Stored data entries

##############################

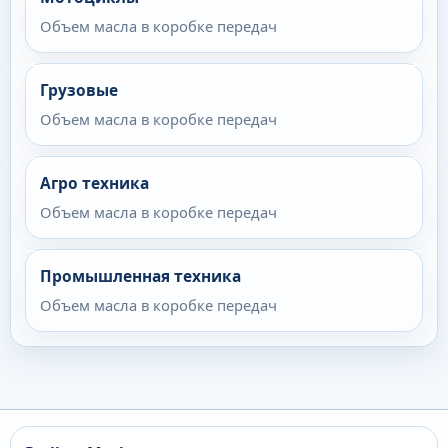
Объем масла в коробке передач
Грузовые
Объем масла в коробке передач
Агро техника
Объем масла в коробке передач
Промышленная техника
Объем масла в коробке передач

##############################

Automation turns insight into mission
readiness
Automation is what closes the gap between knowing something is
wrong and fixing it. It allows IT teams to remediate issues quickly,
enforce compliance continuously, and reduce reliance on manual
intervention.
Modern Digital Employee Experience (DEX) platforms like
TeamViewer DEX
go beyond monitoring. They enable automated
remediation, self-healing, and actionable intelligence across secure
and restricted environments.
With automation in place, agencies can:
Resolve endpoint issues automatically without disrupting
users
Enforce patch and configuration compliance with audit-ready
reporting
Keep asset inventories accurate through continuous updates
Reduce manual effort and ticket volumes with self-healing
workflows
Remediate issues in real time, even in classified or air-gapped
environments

##############################

The lines that mention the word "compliance" should be pulled from the records above.

enforce compliance continuously, and reduce reliance on manual
Enforce patch and configuration compliance with audit-ready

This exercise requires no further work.